# Oak Cliff BBQ Competition - Blues, Bandits, & BBQ



## randyhood (Oct 16, 2016)

This is an annual BBQ competition. It's the first one I've been to - went last year. It was totally amazing.

https://bluesbanditsandbbq.org


----------



## rogan (Oct 16, 2016)

This looks like I'll have to plan next years vacation around being a taster / voter.


----------



## randyhood (Dec 1, 2016)

Before you plan a trip around this, here's my full disclosure: It's a great time with live blues bands and a lot of food and BBQ, but if you are expecting elite quality, perfectly cooked BBQ, you may be somewhat disappointed. It seems to be a bit of a "throw the meat on and get smashed for 24 hours" event for a lot of the teams. From my observation, that resulted in people putting their meat in the cooker waaaaay too early the previous day and drinking waaaay too much, to the point where no one was sober when the meat was ready to be pulled in the middle of the night. This resulted in a lot of dry, overcooked meat. A lot of gimmicky, non-BBQ food and friends voting for friends, but that's just my opinion.
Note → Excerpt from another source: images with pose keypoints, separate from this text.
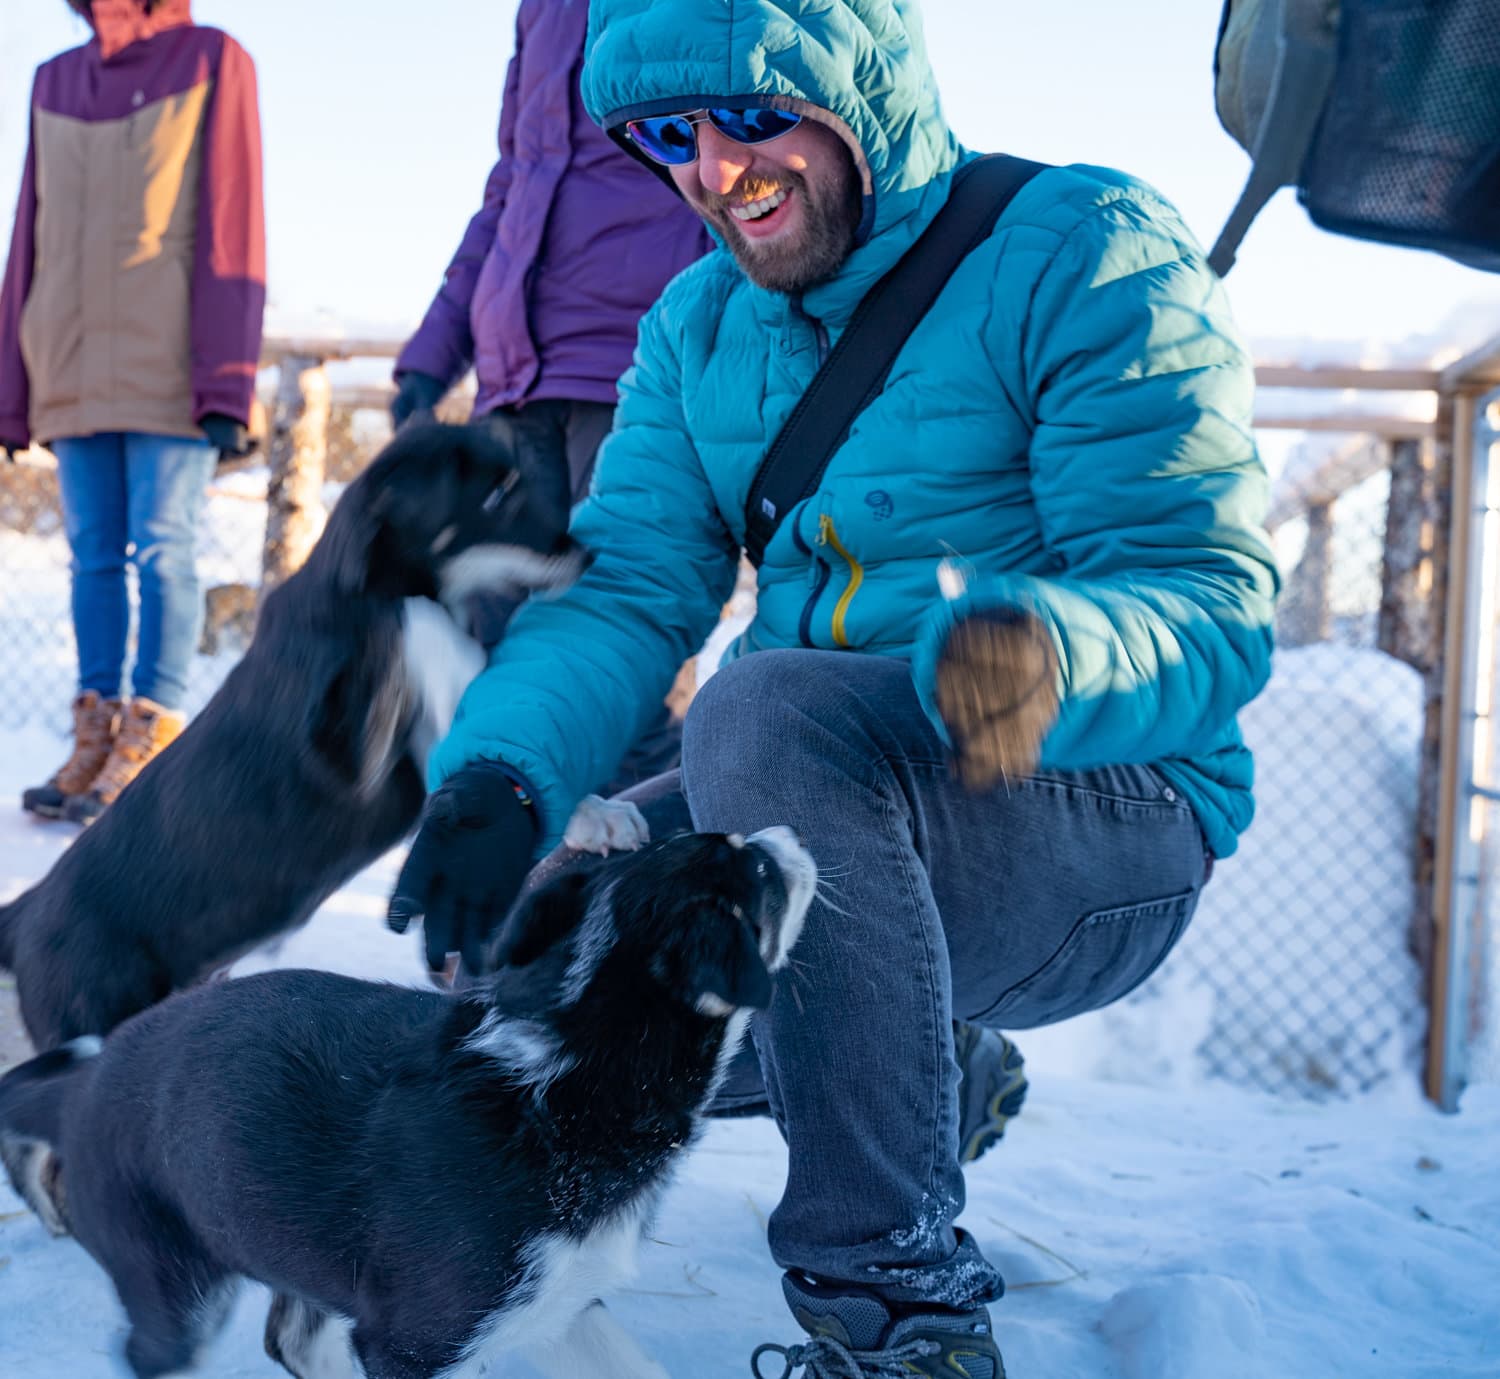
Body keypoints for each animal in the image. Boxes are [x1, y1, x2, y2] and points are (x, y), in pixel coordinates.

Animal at [0, 417, 588, 1044]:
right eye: (497, 495)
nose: (586, 553)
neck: (364, 582)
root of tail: (25, 914)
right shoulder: (351, 753)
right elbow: (423, 627)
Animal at [0, 822, 816, 1379]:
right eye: (758, 868)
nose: (787, 833)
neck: (570, 1064)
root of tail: (87, 1081)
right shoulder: (418, 1342)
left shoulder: (560, 1303)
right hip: (172, 1281)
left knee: (292, 1338)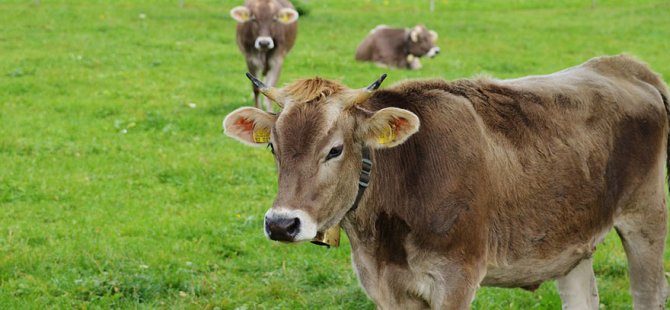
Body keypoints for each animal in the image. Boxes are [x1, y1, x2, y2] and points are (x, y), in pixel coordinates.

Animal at [224, 54, 670, 308]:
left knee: (648, 293)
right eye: (274, 148)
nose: (282, 224)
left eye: (335, 150)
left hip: (646, 218)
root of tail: (622, 63)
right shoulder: (384, 285)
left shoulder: (457, 278)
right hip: (570, 240)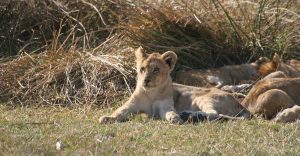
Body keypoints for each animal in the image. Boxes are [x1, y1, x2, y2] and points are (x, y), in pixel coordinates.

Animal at [99, 47, 248, 123]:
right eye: (142, 69)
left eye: (156, 69)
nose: (145, 80)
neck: (151, 93)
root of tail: (240, 105)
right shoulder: (131, 105)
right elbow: (120, 111)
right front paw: (107, 118)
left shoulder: (164, 107)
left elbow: (169, 112)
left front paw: (174, 117)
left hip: (202, 98)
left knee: (215, 114)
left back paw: (189, 116)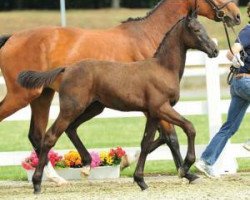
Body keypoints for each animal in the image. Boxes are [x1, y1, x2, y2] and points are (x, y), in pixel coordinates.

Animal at [0, 0, 238, 183]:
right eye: (196, 30)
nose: (235, 15)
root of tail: (11, 38)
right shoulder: (158, 106)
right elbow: (173, 135)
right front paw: (185, 171)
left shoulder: (151, 109)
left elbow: (156, 139)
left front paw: (128, 163)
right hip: (24, 96)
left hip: (49, 97)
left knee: (43, 133)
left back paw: (62, 174)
Overall, still a very fun event though, the likes of which you will probably never see in Alberta ;)...I'm from Manitoba, btw.


----------



## agnesjaneen (Mar 9, 2017)

The 6th Annual Go Oak Cliff Blues Bandits & BBQ will take place on Friday, November 13 and Saturday, November 14, 2015. The event is conveniently located in the heart of North Oak Cliff, just a few blocks from the Bishop Arts District at Kidd Springs Park at 711 W. Canty St, Dallas, TX 75208.


----------